Mr. Henderson feels something squish beneath his shoe. He has just stepped on a marzipan egg. The marzipan eggs are not holding up well in the warmer weather.

“I can make egg cups,” thinks Mr. Henderson. He should be able to do that much at least. Mr. Henderson tries to open the door to his garage. He pushes harder and harder. He sees a tuft of bear fur. Has a bear taken up residence in the garage? Mr. Henderson imagines himself making egg cups, each as fragile as an egg shell, encircled by bears. He knocks gently on the door.

“Mr. Bear,” says Mr. Henderson.

“Ms. Kidney,” says Ms. Kidney. She climbs out from her parka and rubs the sleep from her eyes. In her dream, executives from FAO Schwartz were attempting to steal her sled for their Christmas display.

“We will stop at nothing,” threatened the top executive, as more and more executives poured out from beneath her enormous skirt. Ms. Kidney looks at Mr. Henderson. He looks nothing like the tiny executives, but neither is he Mr. Bear!

“Mr. Buzzard,” says Ms. Kidney. Mr. Henderson feels very nervous. He sidles into his garage and sits on his stool. Ms. Kidney sits back down on her parka. They look at each other.

“I am drinking your port,” confesses Ms. Kidney.

“I don’t have any port,” says Mr. Henderson.

“Tawny port,” says Ms. Kidney.

“I don’t thinks so,” says Mr. Henderson.

“Ruby port,” says Ms. Kidney. Mr. Henderson blinks helplessly.

“You’re a gillyflower, aren’t you?” sighs Ms. Kidney. “Well, your port is the excelsior.”

“I’m glad you like it,” says Mr. Henderson, at last.

“And damn the Bishop of Norwich!” says Ms. Kidney. “Are you with me? Eh, demijohn?”

Mr. Henderson nods at Ms. Kidney.

“I am with you,” he says. “But if you don’t mind…” He faces his wheel. He pumps a few times with his foot.

“It’s not Basil Fool-for-Christmas, is it?” says Ms. Kidney. Mr. Henderson turns back around.

“Skulldugging dream I was having,” says Ms. Kidney. “Little men in penguin suits.”

“No,” says Mr. Henderson. “It is Leif Erikson Day.”

“So it is,” says Ms. Kidney. “Do you have a stronger drop?”

“A stronger drop?” says Mr. Henderson.

“Stronger than the port,” says Ms. Kidney. “A nip for old Lucky?”

“I don’t have any port,” says Mr. Henderson.

“Yes, we’ve drunk it,” sighs Ms. Kidney. “Do you know any knot tricks?” Ms. Kidney ties a magnus hitch.

“Would you care for some soup?” asks Mr. Henderson.

X

 

Agnes’s research is not going well. Why can’t she focus on the extraterrestrial origins of whale lice, their marvelous voyage, how they came to settle in the ventral pleats and lesions and eyefolds of the old right whale whose wax burns even now in the lantern?

“Someone needs to bake the birthday cake,” says Agnes. She opens the oven door. She puts her arm inside the oven and waves it around. She wouldn’t call it hot. That would be an exaggeration.

“It’s pleasant,” says Agnes. “Like a dry spring day in Yorkshire.”

It reminds Agnes of something.

“The Hotel Robin o’ the Wood,” says Agnes. But wasn’t it all rain, rain, rain?

Dorcas is dropping two huge scoops of vanilla ice cream into a tall, frosty glass. The glass fizzes over.
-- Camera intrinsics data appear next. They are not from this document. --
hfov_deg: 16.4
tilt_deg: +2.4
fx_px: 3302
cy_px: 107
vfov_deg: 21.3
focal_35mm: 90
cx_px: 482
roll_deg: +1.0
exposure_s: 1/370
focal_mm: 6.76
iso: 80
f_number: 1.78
“Root beer!” exclaims Agnes. “But it’s before dawn!” Dorcas slurps defensively.

Every morning, the sun comes up later. The days are narrowing. Slivers of light.
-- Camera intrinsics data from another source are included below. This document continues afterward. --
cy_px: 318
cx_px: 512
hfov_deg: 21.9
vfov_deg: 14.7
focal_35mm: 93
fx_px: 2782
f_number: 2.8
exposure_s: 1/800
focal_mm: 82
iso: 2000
On Axel Heiberg, the three months of darkness have already begun. What would Agnes say about root beer on Axel Heiberg?

Dorcas imagines Bertrand on the Trans-Siberian railroad. She has reached the end of the line. She climbs out of the sleeper car. She pushes off from Siberia in a skiff.
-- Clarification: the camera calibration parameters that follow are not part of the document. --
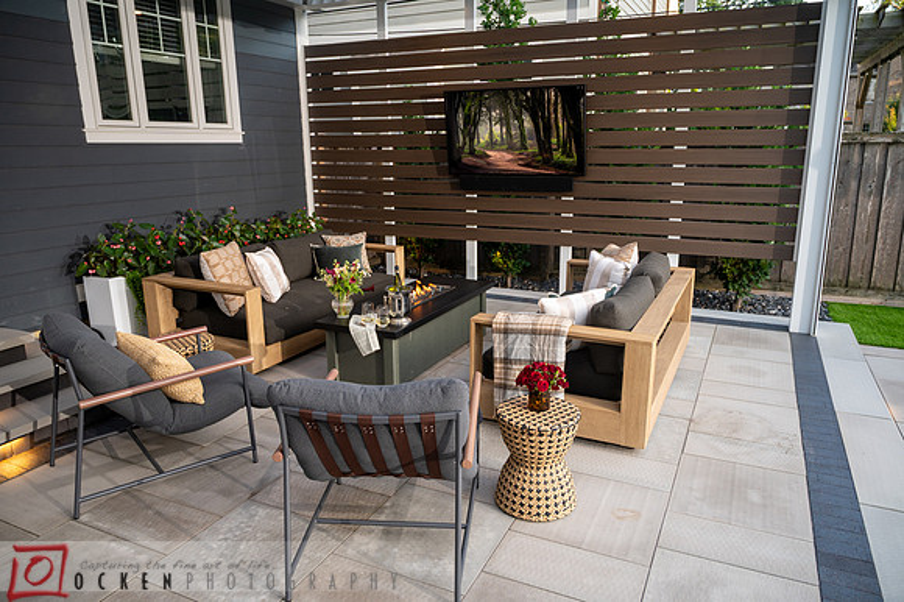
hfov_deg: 71.6
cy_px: 301
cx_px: 462
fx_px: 627
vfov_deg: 51.3
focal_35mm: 25
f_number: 4
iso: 250
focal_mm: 24
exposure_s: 1/100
“Auf Wiedersehen!” calls Bertrand. Soon she bumps up against the frozen seas. The penguins come out from their igloos to greet her—Dear Bertrand!—and the leopard seals come out of their igloos to eat the penguins, but then the good cheer takes them, and they hold off, waving: Dear Bertrand! Erdbeer Käsekuchen Eis for everyone!